▶ _SET EXERCISE 1_:
In the rows below, rewrite the lines from the one containing "the way 9.30" through the one containing "It says 12.56", both included, as a numbered list. Skip blank lines and leave the pictures out.

>> start TEXT SECTION

(Dobbs) I Almost Wish I Could Sleep Until 2028
“I just can’t read the news anymore. Every day is worse than the last.”
I really didn’t want to be like this. I have friends, not just disheartened but devastated that Donald Trump will set the tone for the next four years, who have told me, “I just can’t read the news anymore. Every day is worse than the last.”
I didn’t want to be like that. I read the news each day, lots of it, the good and the bad and the ugly. But yesterday morning when I got up, I felt the way my friends feel. I just didn’t want the ugly anymore. What new nominee had Trump named, what new policy had he announced, that will drive us deeper into a dirty hole?
I didn’t want to wake up to more crude chronicles of the sex life of Attorney General nominee Matt Gaetz, who has been the subject of two investigations about alleged sex with a minor. But I did.
Because there’s more. The newest report yesterday was that two women testified to the House Ethics Committee that Gaetz paid them for “sexual favors,” swearing that the then-Congressman, who has denied ever paying for sex, held “sex parties” where that’s precisely what he did.
Gaetz’s sex life— at least the part with grownups— is his own business, but his goals for the Department of Justice are ours. Gaetz, like Trump, has been contemptuous toward some of the very law enforcement agencies he would rule. Gaetz, like Trump, has charged that justice has been “weaponized” against them both. The fact that the Justice Department under Joe Biden prosecuted Biden’s own son Hunter undermines their accusation, but if Matt Gaetz becomes Trump’s point man for retribution, critics like Liz Cheney and Nancy Pelosi had better start looking for property in Portugal and other opponents had better start looking over their shoulders for the jackboots because when Trump promised to imprison political enemies, he wasn’t kidding. It will be Trump and Gaetz who weaponize the Justice Department. Their message to agents and prosecutors alike is, you’d better go along or go away.
I didn’t want to wake up to learn that Trump wants to put an antagonist in the fight to combat climate change in charge of the Energy Department. But I did.
Despite global temperatures dangerously rising and natural disasters dangerously growing, Trump announced his nomination of oil company exec Chris Wright, who has declared, “There is no climate crisis.” He has compared government mandates for clean energy to Soviet Communism, and has made the risible argument, “There is no such thing as clean energy or dirty energy," as if fossil fuels don’t contribute to pollution and global warning any more than solar or wind or hydroelectric power. Coming to federal lands near you: Drill, baby, drill.
By the way, the price of stock in Wright’s company went up yesterday by 6%.

>> end TEXT SECTION
>> start RECORDS FOR THE TASK

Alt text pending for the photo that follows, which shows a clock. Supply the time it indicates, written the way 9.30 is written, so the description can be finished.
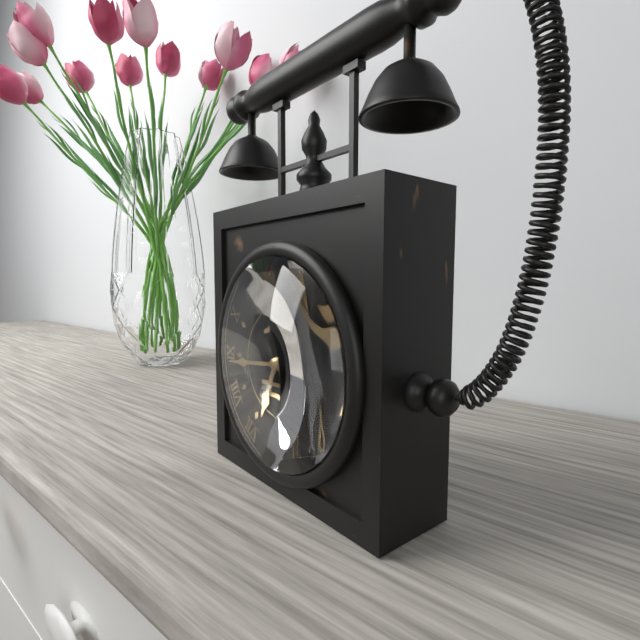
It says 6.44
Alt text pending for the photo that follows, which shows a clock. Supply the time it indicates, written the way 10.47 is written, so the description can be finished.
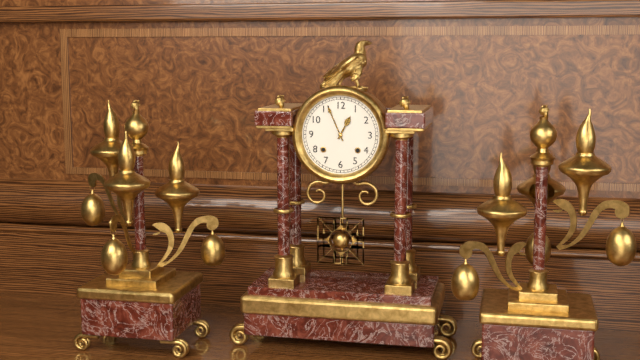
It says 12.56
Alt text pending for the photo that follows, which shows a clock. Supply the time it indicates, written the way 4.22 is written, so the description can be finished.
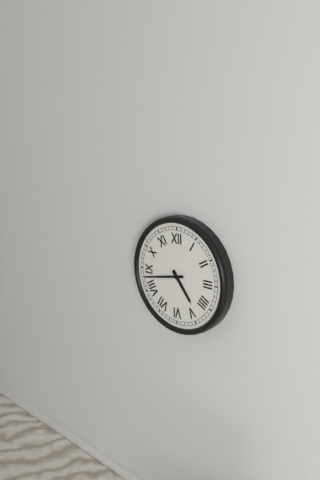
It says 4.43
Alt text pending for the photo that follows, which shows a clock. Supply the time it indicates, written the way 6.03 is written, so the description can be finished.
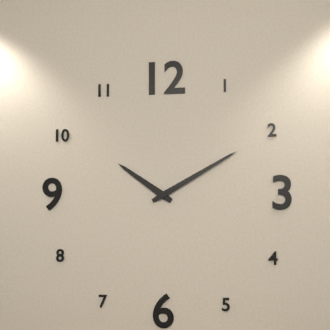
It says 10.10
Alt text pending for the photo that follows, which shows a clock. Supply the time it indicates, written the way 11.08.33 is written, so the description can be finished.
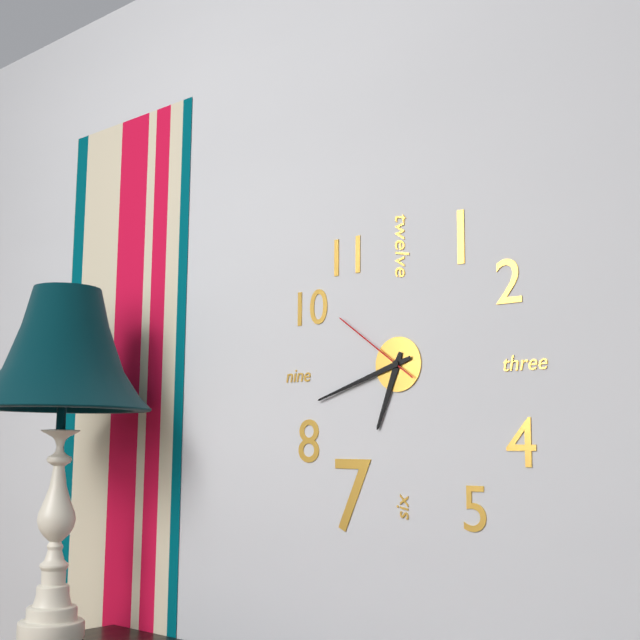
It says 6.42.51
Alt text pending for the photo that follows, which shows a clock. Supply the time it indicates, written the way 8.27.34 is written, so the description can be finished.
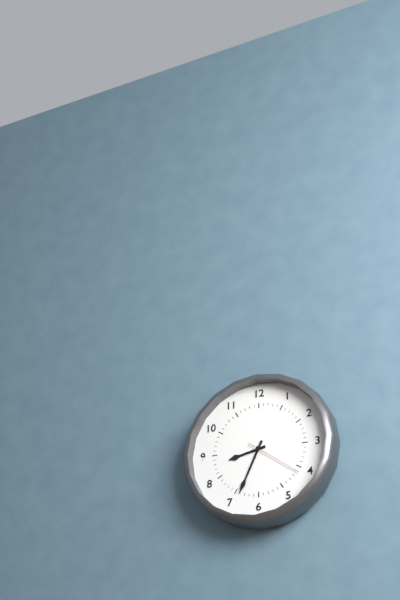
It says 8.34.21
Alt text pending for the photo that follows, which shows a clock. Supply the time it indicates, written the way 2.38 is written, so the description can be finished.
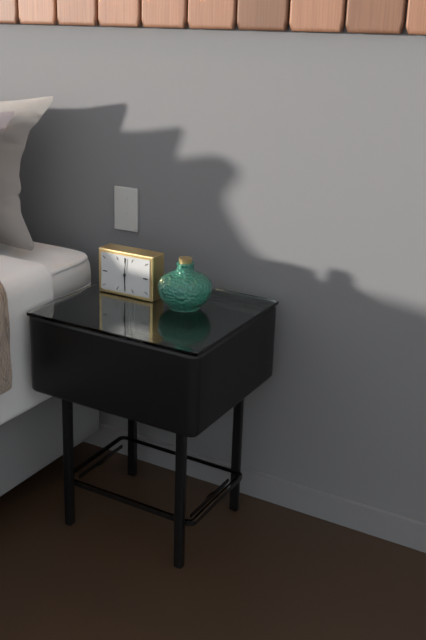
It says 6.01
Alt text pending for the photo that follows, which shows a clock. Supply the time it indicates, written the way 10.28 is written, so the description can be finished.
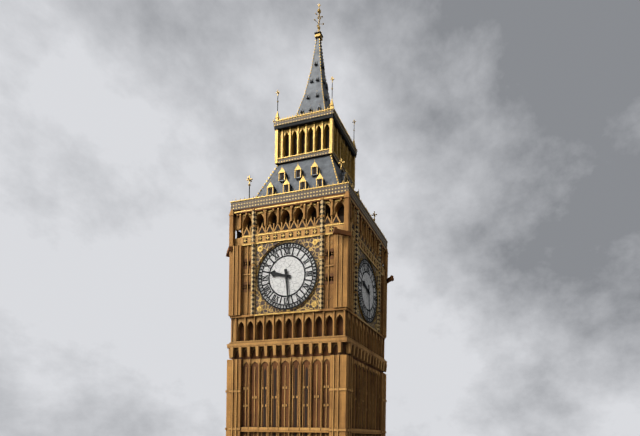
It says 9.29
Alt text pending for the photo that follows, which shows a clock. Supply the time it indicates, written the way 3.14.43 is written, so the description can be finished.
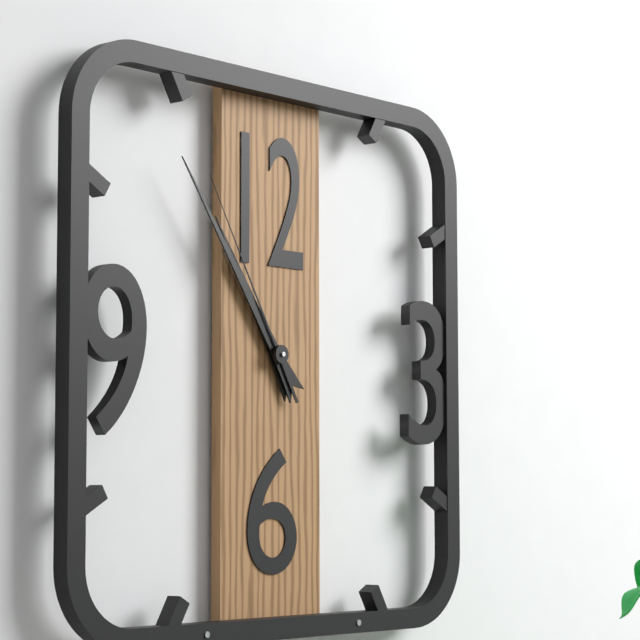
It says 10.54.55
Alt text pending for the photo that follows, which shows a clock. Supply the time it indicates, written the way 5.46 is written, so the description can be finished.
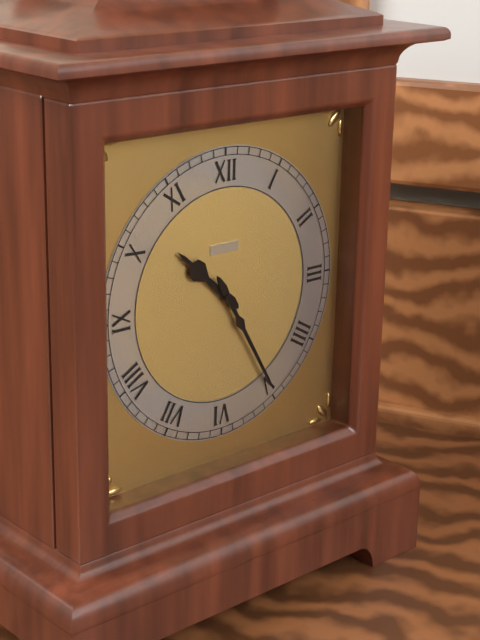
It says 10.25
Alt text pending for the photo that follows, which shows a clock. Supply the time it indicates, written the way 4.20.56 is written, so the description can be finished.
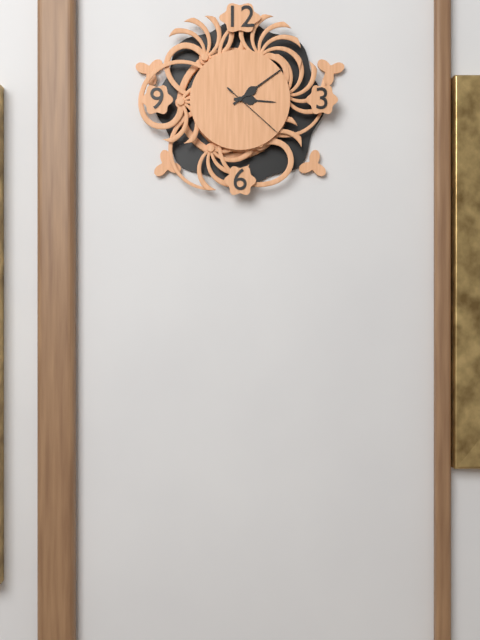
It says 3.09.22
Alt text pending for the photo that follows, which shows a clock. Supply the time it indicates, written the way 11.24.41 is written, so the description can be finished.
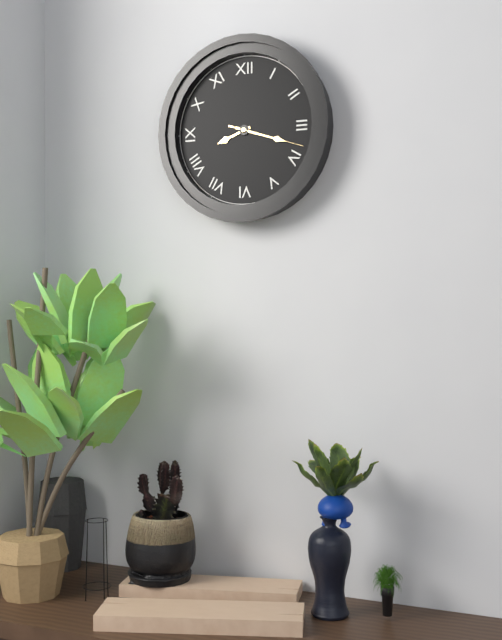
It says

>> end RECORDS FOR THE TASK
>> start RECORDS FOR THE TASK

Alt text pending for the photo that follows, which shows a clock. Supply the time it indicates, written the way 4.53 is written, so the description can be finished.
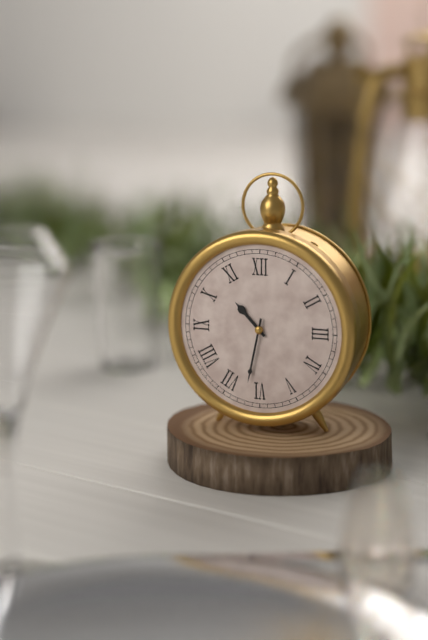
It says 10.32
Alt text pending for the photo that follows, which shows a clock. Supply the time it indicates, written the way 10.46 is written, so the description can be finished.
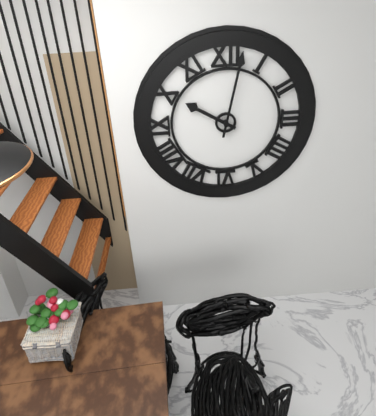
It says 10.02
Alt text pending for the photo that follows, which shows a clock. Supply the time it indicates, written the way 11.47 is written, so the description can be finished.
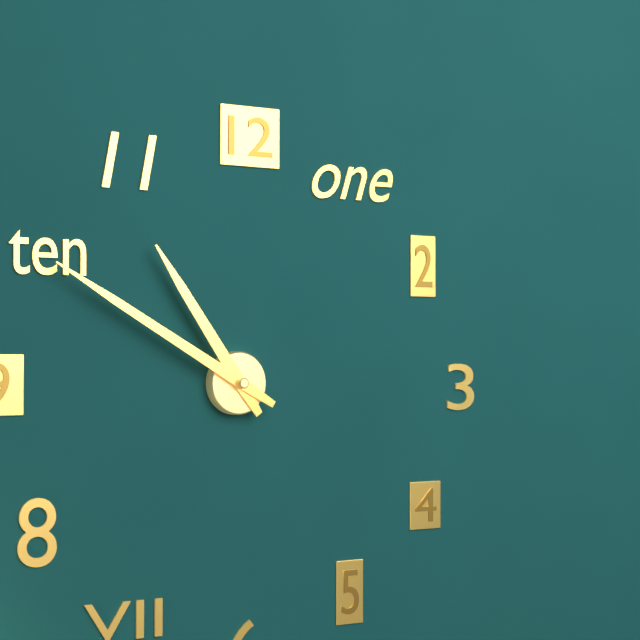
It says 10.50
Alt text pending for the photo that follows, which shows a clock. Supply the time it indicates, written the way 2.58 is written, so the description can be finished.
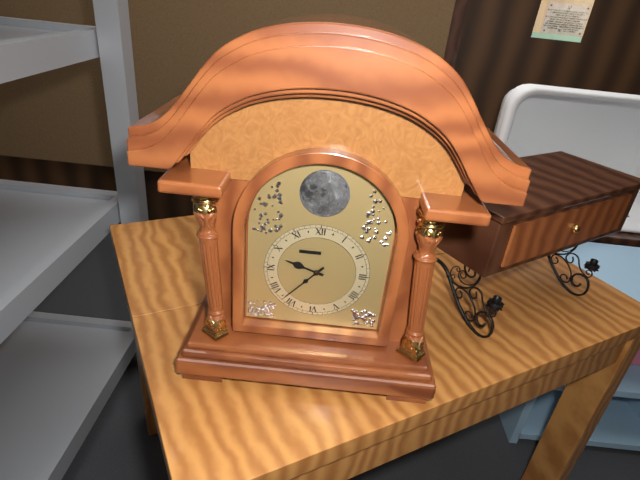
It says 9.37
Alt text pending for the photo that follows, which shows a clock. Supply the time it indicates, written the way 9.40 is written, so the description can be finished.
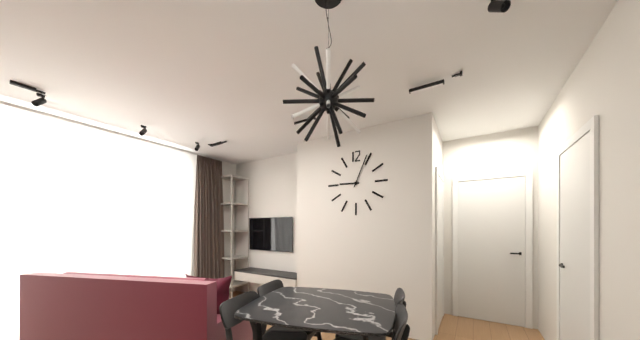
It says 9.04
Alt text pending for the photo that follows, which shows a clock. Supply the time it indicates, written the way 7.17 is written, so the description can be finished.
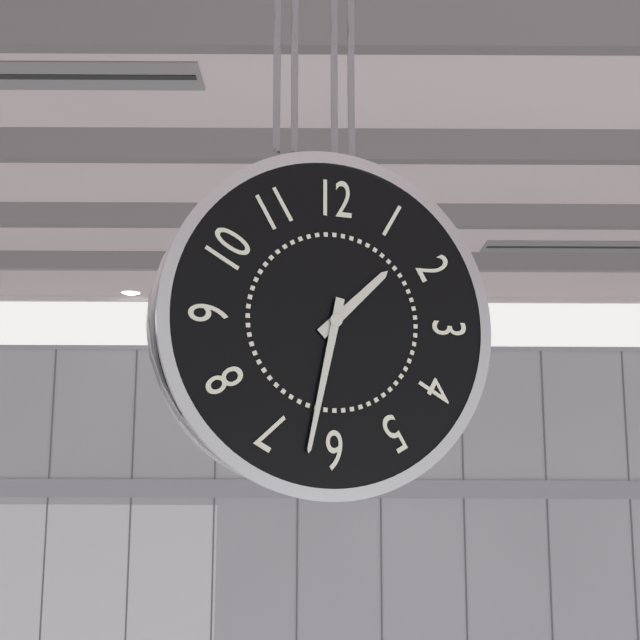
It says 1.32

>> end RECORDS FOR THE TASK

▶ _SET EXERCISE 2_:
According to the opinion piece, by how much did the price of stock in Wright's company rise yesterday?

▶ _EXERCISE OUTPUT 1_:
1. Alt text pending for the photo that follows, which shows a clock. Supply the time it indicates, written the way 9.30 is written, so the description can be finished.
2. It says 6.44
3. Alt text pending for the photo that follows, which shows a clock. Supply the time it indicates, written the way 10.47 is written, so the description can be finished.
4. It says 12.56

▶ _EXERCISE OUTPUT 2_:
It went up by 6%.